**抜粋**.
この他にも、松の実やレーズン、アーモンド、時にはカカオパウダーやチョコレートが加えられることもあり、より複雑な風味を醸し出すことも。これらの食材が一体となって、あの複雑で豊かな味わいを生み出すのです。
揚げナスと甘酢が決め手!伝統的な作り方のエッセンス
カポナータの伝統的な作り方は、いくつかのポイントを押さえることが重要です。家庭で作る際の参考に、そのエッセンスをご紹介しましょう。
- ナスを揚げる: まず、ナスを角切りにし、たっぷりのオリーブオイルで素揚げします。色よく揚がったら油を切っておきます。これがカポナータのコクの源泉です。少し手間はかかりますが、この工程が美味しさの秘訣。
- 香味野菜を炒める: 別の鍋でオリーブオイルを熱し、玉ねぎ、セロリ、ピーマンなどをしんなりするまで炒めます(ソフリット)。ここで野菜の甘みを引き出すのがポイント。
- トマトと煮込む: 炒めた野菜にトマト(ホール缶やパッサータ)を加え、少し煮詰めます。

**所与の記録**.
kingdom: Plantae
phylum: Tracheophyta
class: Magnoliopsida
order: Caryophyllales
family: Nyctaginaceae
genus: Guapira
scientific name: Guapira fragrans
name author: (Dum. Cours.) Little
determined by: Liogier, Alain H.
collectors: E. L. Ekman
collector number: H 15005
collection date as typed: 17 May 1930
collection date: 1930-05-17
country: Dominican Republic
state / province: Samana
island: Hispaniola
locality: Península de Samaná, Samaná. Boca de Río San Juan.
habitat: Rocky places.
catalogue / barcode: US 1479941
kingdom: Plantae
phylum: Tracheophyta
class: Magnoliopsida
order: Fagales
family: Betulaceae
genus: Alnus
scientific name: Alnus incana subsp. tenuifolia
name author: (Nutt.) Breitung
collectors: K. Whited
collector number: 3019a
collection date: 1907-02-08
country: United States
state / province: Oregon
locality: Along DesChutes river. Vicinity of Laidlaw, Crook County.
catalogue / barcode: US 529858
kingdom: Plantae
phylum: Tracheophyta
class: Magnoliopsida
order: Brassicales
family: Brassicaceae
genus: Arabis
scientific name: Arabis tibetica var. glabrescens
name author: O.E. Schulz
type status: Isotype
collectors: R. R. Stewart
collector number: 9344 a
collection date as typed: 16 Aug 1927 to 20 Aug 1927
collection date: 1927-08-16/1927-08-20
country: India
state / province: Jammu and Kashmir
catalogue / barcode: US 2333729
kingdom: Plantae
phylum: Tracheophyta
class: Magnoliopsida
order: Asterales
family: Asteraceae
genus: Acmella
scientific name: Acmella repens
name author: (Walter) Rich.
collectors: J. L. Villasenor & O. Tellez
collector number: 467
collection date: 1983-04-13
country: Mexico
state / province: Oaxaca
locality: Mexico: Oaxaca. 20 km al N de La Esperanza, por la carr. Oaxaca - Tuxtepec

**指定課題 1**. カポナータの作り方の抜粋を、「この他にも、松の実やレーズン」を含む箇所から始めて「- トマトと煮込む: 炒めた野菜にトマト(ホール缶やパッサータ)を加え、少し煮詰めます。」で終わるまで、「セロリ」を「にんじん」に差し替えて書き換えてください。
**指定課題 2**. カポナータの作り方の抜粋によると、角切りにしたナスは何で素揚げしますか。

**回答全文 1**.
この他にも、松の実やレーズン、アーモンド、時にはカカオパウダーやチョコレートが加えられることもあり、より複雑な風味を醸し出すことも。これらの食材が一体となって、あの複雑で豊かな味わいを生み出すのです。
揚げナスと甘酢が決め手!伝統的な作り方のエッセンス
カポナータの伝統的な作り方は、いくつかのポイントを押さえることが重要です。家庭で作る際の参考に、そのエッセンスをご紹介しましょう。
- ナスを揚げる: まず、ナスを角切りにし、たっぷりのオリーブオイルで素揚げします。色よく揚がったら油を切っておきます。これがカポナータのコクの源泉です。少し手間はかかりますが、この工程が美味しさの秘訣。
- 香味野菜を炒める: 別の鍋でオリーブオイルを熱し、玉ねぎ、にんじん、ピーマンなどをしんなりするまで炒めます(ソフリット)。ここで野菜の甘みを引き出すのがポイント。
- トマトと煮込む: 炒めた野菜にトマト(ホール缶やパッサータ)を加え、少し煮詰めます。

**回答全文 2**. たっぷりのオリーブオイルで素揚げします。